Procès contre les responsables de l'édition turque d'un livre de Chomsky


17 octobre 2006 - Istanbul (AFP)


Le propriétaire d'une maison d'édition, un traducteur et deux éditeurs ont comparu mardi devant un tribunal stambouliote pour avoir "incité à la haine" en publiant la version turque d'un livre de l'intellectuel américain Noam Chomsky, a rapporté l'agence de presse Anatolie.

 
Ce procès est le dernier en date d'une série de poursuites ouvertes contre des intellectuels -dont le prix Nobel de littérature 2006 Orhan Pamuk- en raison de l'expression de leurs opinions sur des sujets sensibles en Turquie comme les massacres d'Arméniens commis sous l'empire ottoman.

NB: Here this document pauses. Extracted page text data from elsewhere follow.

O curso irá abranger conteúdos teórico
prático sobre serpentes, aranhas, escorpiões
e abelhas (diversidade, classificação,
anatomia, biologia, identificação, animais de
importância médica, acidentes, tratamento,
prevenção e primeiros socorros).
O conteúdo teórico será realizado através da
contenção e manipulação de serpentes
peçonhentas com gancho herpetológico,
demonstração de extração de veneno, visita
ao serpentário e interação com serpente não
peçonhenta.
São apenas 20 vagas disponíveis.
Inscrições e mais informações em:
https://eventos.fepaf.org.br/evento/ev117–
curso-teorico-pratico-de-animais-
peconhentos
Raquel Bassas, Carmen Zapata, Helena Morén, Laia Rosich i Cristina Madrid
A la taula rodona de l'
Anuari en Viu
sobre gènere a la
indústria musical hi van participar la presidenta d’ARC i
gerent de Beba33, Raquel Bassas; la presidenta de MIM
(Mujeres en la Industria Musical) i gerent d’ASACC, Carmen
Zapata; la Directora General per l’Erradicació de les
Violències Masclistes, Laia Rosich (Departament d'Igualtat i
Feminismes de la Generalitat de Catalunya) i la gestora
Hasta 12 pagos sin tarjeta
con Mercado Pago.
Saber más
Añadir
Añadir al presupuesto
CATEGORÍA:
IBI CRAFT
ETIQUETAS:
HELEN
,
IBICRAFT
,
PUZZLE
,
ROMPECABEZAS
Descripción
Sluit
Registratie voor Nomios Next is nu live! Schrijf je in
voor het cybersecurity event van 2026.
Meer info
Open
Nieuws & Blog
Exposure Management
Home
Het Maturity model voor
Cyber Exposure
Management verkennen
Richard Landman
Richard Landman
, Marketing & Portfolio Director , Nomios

Les quatre prévenus risquent jusqu'à six ans de prison pour "incitation à la haine" raciale et "dénigrement de l'identité nationale" en raison de leur rôle dans la publication en mars de l'édition turque de "La Fabrique de l'opinion publique : la politique économique des médias américains".

Le livre, cosigné par Noam Chomsky et Edward S. Herman, analyse à travers l'exemple de plusieurs pays les influences dont font l'objet les individus et les médias.

Il contient des références au traitement imposé à la minorité kurde de Turquie dans les années 1990 -au plus fort de la lutte entre les séparatistes kurdes et les forces de sécurité turques- de manière jugée insultante par le ministère public.

Les prévenus -Fatih Tas, le propriétaire des éditions Aram, les éditeurs Ömer Faruk Kurhan et Taylan Tosun et le traducteur Ender Abadoglu- ont récusé les accusations.

Le juge a ajourné l'audience pour leur permettre de disposer de plus de temps pour préparer leur défense.

"Personne ne devrait s'étonner si les distributeurs, les libraires et les lecteurs sont poursuivis prochainement", a commenté M. Tas à la sortie de la salle d'audience.

M. Tas avait déjà été poursuivi et acquitté en 2002 pour avoir publié un autre livre de Noam Chomsky qui critiquait déjà l'attitude d'Ankara à l'égard de ses Kurdes et les ventes d'armes par les Etats-Unis à la Turquie.

Le professeur de linguistique avait alors assisté à une des audiences à Istanbul pour manifester son soutien à l'éditeur et donner des conférences à Diyarbakir, la principale ville du sud-est anatolien à la population majoritairement kurde.